Find the line containing "fx_px: 6839", then print it and each following line through the end of the records, exactly and with nothing added; leave out any pictures.

(Intrinsic camera parameters)
--

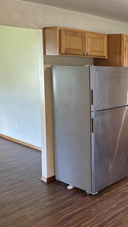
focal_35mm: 43
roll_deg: -2.1
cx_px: 162
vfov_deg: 47.3
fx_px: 259
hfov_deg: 24.5
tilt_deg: -8.2
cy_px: 105
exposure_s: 1/60
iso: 160
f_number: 1.78
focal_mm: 6.86
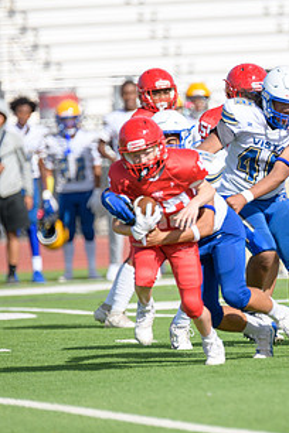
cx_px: 239
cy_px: 226
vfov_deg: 3.6
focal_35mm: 568
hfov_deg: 2.4
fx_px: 6839
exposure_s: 1/3200
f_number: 2.8
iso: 200
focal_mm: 300
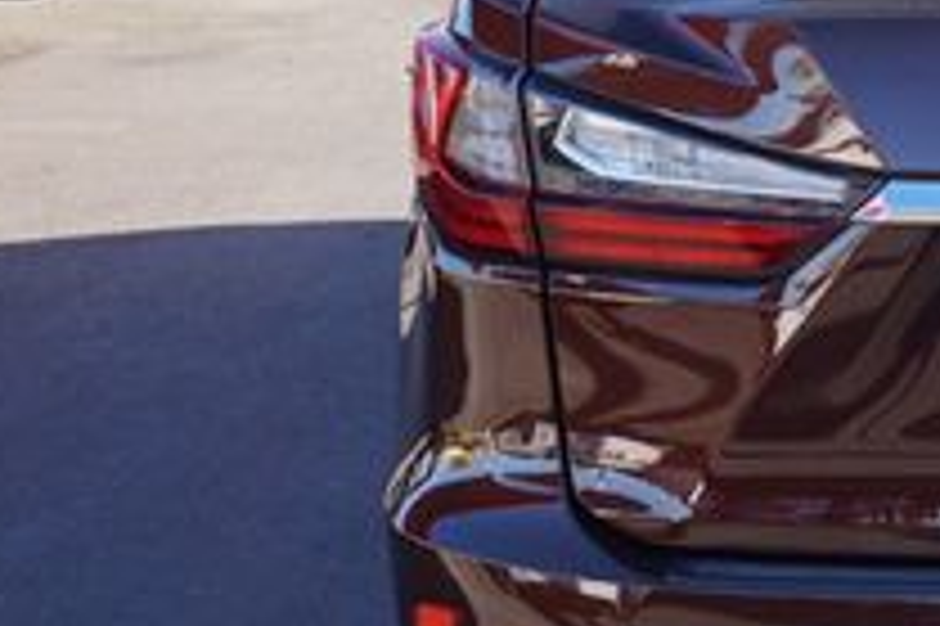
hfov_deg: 19.6
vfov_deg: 14.1
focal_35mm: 97
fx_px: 2519
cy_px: 293
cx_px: 1192
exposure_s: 1/80
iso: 100
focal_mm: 21
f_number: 5.6
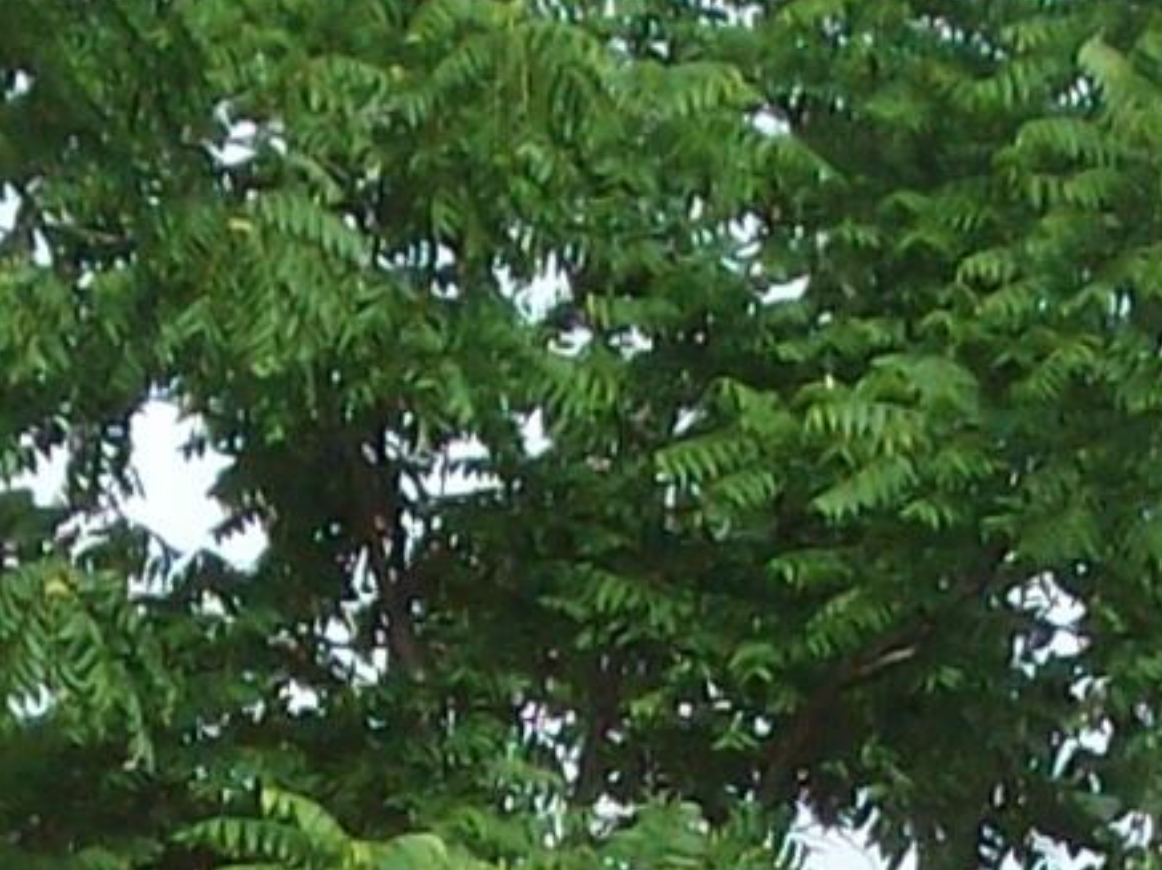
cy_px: 2104
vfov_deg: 3.9
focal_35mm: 371
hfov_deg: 5.3
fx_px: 12444
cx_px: 500
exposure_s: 1/426
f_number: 3.4
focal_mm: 9.11
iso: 80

--

**Answer below:**
fx_px: 6839
exposure_s: 1/3200
f_number: 2.8
iso: 200
focal_mm: 300
hfov_deg: 19.6
vfov_deg: 14.1
focal_35mm: 97
fx_px: 2519
cy_px: 293
cx_px: 1192
exposure_s: 1/80
iso: 100
focal_mm: 21
f_number: 5.6
cy_px: 2104
vfov_deg: 3.9
focal_35mm: 371
hfov_deg: 5.3
fx_px: 12444
cx_px: 500
exposure_s: 1/426
f_number: 3.4
focal_mm: 9.11
iso: 80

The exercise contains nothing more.